Tasks and exercises |
1. Answer the following about the post on GPU and CPU calculations:
(a) Under what condition, according to its opening sentence, do the GPU and CPU calculations coincide?
(b) In the version labeled as not working, what call supplies the initial value of threadCount?
(c) What argument is passed to barrier in that version?
2. Extract from the post on GPU and CPU calculations the passage starting with "threadCount = dCurCount" and going on through "< threadCount; ++d)", reproducing it without any change.

[Opening Given passage section]

Calculations on the GPU and CPU coincide only if one thread processes the entire batch of data.
Working version of the code:
if (tid == 0)
{
pCurrCostMin[pix] = AggrCostBad;
for (int d = 0; d < dCurCount; ++d)
{
ushort Cost = pCurrCosts[d];
pCurrAggrCosts[d] = Cost;
pCurrCostMin[pix] = min(Cost, pCurrCostMin[pix]);
}
}
Not a working option:
int threadCount = get_local_size(0);
if (tid == 0)
pCurrCostMin[pix] = AggrCostBad;
int iterCount = (dCurCount + threadCount - 1) / threadCount;
for (int iIter = 0; iIter < iterCount; iIter++)
{
int minIdx = iIter * threadCount;
int maxIdx = minIdx + threadCount;
if (maxIdx > dCurCount)
threadCount = dCurCount - minIdx;
if (tid < threadCount)
{
pCurrAggrCosts[minIdx + tid] = pCurrCosts[minIdx + tid];
}
if (tid == 0)
{
for (int d = 0; d < threadCount; ++d)
{
pCurrCostMin[pix] = min(pCurrCosts[minIdx + d], pCurrCostMin[pix]);
}
}
barrier(CLK_LOCAL_MEM_FENCE);
}
barrier(CLK_LOCAL_MEM_FENCE);
Tell me, please, what is my mistake

[Closing Given passage section]
[Opening Provided records section]

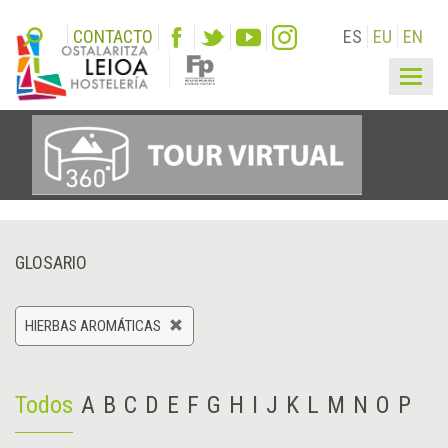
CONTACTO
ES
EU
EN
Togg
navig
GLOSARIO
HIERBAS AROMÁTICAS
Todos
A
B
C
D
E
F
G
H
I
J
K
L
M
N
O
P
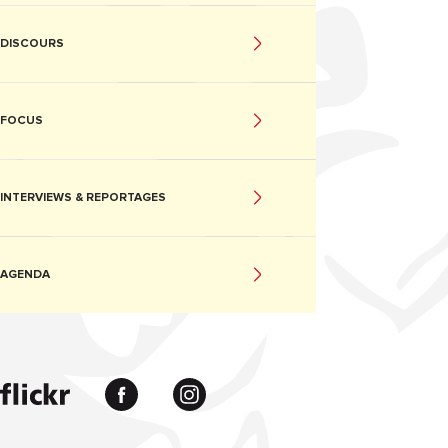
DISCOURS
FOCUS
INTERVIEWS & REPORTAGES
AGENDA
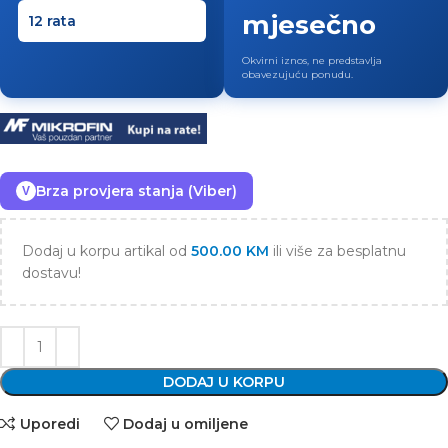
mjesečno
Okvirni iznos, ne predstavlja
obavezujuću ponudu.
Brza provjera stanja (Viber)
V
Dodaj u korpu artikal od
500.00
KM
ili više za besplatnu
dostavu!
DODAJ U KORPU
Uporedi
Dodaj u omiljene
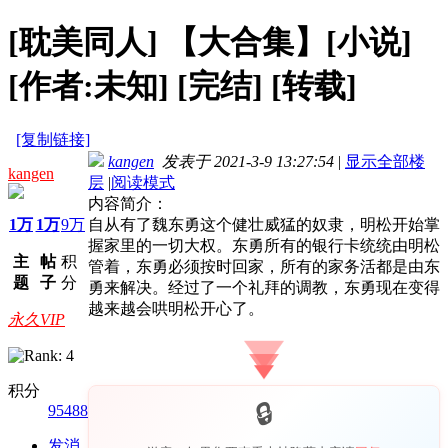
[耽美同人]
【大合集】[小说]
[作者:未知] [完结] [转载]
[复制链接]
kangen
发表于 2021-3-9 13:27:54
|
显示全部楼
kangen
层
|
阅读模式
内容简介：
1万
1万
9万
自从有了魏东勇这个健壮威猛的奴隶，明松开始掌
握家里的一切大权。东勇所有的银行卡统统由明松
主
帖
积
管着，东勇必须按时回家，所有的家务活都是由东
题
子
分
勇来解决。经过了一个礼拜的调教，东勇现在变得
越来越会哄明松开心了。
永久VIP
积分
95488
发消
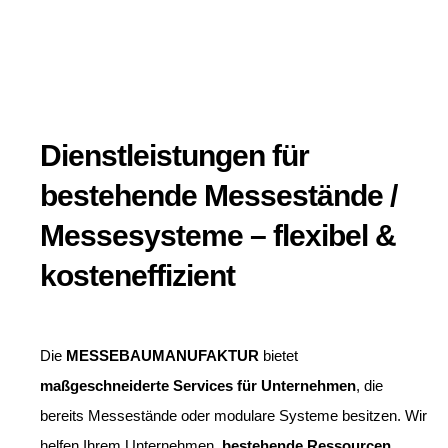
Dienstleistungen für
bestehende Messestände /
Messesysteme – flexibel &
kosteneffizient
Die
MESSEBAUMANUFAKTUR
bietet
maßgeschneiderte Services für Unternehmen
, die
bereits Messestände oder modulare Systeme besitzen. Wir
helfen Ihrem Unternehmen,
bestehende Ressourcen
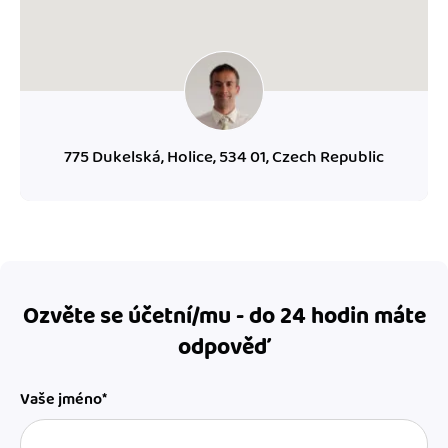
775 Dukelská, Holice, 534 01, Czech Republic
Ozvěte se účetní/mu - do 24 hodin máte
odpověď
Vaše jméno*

[Closing Provided records section]
[Opening Provided records section]

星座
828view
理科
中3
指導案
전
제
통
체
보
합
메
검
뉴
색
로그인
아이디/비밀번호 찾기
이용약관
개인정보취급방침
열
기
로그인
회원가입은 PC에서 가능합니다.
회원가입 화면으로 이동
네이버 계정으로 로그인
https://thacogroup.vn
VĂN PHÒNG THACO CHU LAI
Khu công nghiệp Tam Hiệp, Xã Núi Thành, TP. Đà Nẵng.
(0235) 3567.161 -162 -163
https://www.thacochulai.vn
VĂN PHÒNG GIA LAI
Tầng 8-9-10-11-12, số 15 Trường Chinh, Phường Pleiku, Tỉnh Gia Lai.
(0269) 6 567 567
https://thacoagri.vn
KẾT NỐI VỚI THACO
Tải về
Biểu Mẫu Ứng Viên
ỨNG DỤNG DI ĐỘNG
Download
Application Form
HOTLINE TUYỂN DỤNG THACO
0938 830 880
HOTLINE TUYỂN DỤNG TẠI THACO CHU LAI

[Closing Provided records section]
[Opening Provided records section]

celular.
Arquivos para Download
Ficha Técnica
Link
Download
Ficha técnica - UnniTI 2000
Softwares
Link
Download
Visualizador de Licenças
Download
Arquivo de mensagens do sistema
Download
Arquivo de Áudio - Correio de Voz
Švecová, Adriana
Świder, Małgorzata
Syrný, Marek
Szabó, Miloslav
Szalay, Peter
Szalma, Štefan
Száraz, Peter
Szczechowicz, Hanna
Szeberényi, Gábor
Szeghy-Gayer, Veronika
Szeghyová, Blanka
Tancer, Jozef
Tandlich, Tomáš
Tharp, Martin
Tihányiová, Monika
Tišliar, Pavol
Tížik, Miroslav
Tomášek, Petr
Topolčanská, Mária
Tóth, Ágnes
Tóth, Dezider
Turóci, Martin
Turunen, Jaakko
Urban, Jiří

[Closing Provided records section]

Your responses |
1.
(a) Only if one thread processes the entire batch of data.
(b) get_local_size(0).
(c) CLK_LOCAL_MEM_FENCE.

2.
threadCount = dCurCount - minIdx;
if (tid < threadCount)
{
pCurrAggrCosts[minIdx + tid] = pCurrCosts[minIdx + tid];
}
if (tid == 0)
{
for (int d = 0; d < threadCount; ++d)